While Big Pharma in the US is typically pilloried by rest of the world for not working on medicines that treat diseases in poor countries because there is no money in it, a little-known American drug company is reported to have produced a serum that may be working on the two US aid workers infected by the deadly Ebola virus – which has so far killed 887 people in Africa.
The top secret experimental vials were secretly flown to Liberia last week to be administered to Dr Kent Brantly and Nancy Writebol, both of whom were working for the charity Samaritan’s Purse treating Ebola patients when they were infected by the deadly virus that causes almost certain death. Brantly showed immediate improvement in his condition, reports said, even as he was flown back to the US for further treatment.
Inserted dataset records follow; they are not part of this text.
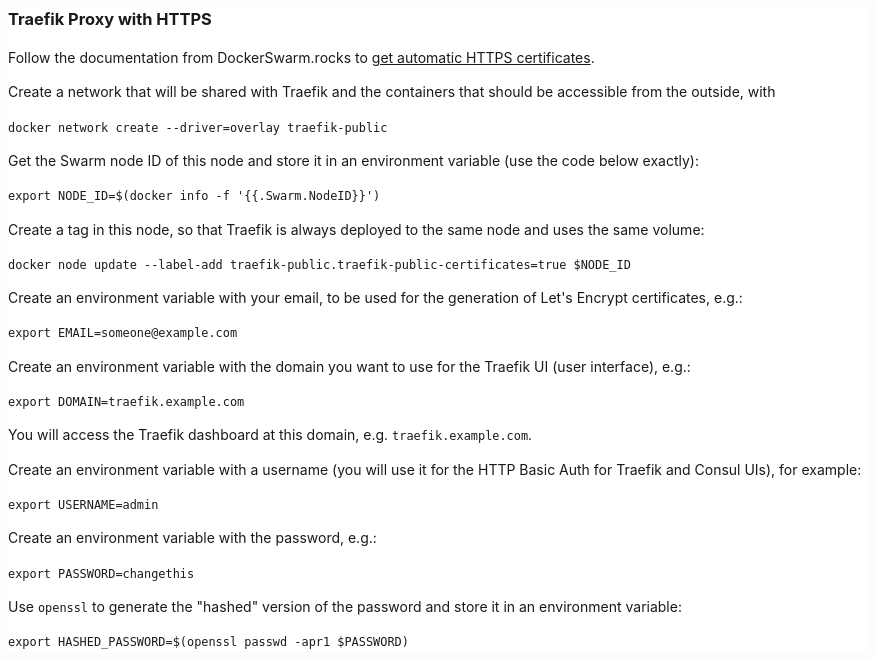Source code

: ### Traefik Proxy with HTTPS

Follow the documentation from DockerSwarm.rocks to [get automatic HTTPS certificates](https://dockerswarm.rocks/traefik/).

Create a network that will be shared with Traefik and the containers that should be accessible from the outside, with

```shell
docker network create --driver=overlay traefik-public
```

Get the Swarm node ID of this node and store it in an environment variable (use the code below exactly):

```shell
export NODE_ID=$(docker info -f '{{.Swarm.NodeID}}')
```

Create a tag in this node, so that Traefik is always deployed to the same node and uses the same volume:

```shell
docker node update --label-add traefik-public.traefik-public-certificates=true $NODE_ID
```

Create an environment variable with your email, to be used for the generation of Let's Encrypt certificates, e.g.:

```shell
export EMAIL=someone@example.com
```

Create an environment variable with the domain you want to use for the Traefik UI (user interface), e.g.:

```shell
export DOMAIN=traefik.example.com
```

You will access the Traefik dashboard at this domain, e.g. `traefik.example.com`.

Create an environment variable with a username (you will use it for the HTTP Basic Auth for Traefik and Consul UIs), for example:

```shell
export USERNAME=admin
```

Create an environment variable with the password, e.g.:

```shell
export PASSWORD=changethis
```

Use `openssl` to generate the "hashed" version of the password and store it in an environment variable:

```shell
export HASHED_PASSWORD=$(openssl passwd -apr1 $PASSWORD)
```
In fact, television footage showed him walking unassisted to the hospital in Atlanta, accompanied by medical personnel in hazmat suits. Writebol’s condition is not known; she was to be flown out from Liberia on Monday night to be brought to Atlanta. They are both being treated by a medical team that includes Dr Jay Varkey, a physician of Indian-origin who is an infectious disease specialist at the Emory Medical Hospital in Atlanta.
Some reports said Dr Brantly, who had isolated himself in Liberia as soon as he found he had contracted the virus and had given himself up for dead, was able to shower by himself within a day of taking the secret serum.
The drug, called ZMapp, was reportedly sent by a representative from the National Institutes of Health to Samaritan’s Purse.
Evidently, the medication is still at an experimental stage and has not been cleared for use, but such was the imminent danger to Dr Brantly’s life that standard protocols were circumvented in an effort to save him.
It is not clear if Mapp Biopharmaceutical, the San Diego-based biotechnology firm, approved the application of its drug, but the recipients had to sign consent forms. They were told that the treatment had never been tried before in a human being but had shown promise in small experiments with monkeys.